** Opening Exercise data block **
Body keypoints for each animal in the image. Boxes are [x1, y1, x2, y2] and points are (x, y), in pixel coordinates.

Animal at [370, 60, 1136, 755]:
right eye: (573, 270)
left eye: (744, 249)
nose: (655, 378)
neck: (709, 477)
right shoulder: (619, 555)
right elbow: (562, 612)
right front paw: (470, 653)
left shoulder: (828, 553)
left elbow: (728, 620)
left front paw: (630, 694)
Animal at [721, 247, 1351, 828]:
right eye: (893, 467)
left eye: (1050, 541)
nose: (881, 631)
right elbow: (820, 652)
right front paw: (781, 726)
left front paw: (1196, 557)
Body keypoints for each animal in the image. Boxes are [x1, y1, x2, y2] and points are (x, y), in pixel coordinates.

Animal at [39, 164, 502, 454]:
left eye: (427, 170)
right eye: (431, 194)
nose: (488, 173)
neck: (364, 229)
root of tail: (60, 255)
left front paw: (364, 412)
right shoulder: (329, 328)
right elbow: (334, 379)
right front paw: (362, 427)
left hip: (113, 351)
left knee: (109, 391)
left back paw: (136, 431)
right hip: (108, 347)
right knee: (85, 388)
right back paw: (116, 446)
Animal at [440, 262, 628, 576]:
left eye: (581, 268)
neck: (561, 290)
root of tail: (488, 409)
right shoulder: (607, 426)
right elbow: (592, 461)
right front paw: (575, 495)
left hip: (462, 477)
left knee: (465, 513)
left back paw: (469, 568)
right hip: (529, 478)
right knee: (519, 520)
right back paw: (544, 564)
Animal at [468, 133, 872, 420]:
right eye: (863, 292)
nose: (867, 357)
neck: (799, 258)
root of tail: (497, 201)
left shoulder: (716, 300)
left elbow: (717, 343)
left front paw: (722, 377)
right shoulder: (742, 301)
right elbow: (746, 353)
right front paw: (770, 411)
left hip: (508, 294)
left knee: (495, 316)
** Closing Exercise data block **
**What you are asked to do:** Set down precisely the lines above between the line holding "right eye: (431, 194)" and the line holding "right hip: (108, 347)", inclusive, and nothing beyond them.

**Result for this exercise:**
right eye: (431, 194)
nose: (488, 173)
neck: (364, 229)
root of tail: (60, 255)
left front paw: (364, 412)
right shoulder: (329, 328)
right elbow: (334, 379)
right front paw: (362, 427)
left hip: (113, 351)
left knee: (109, 391)
left back paw: (136, 431)
right hip: (108, 347)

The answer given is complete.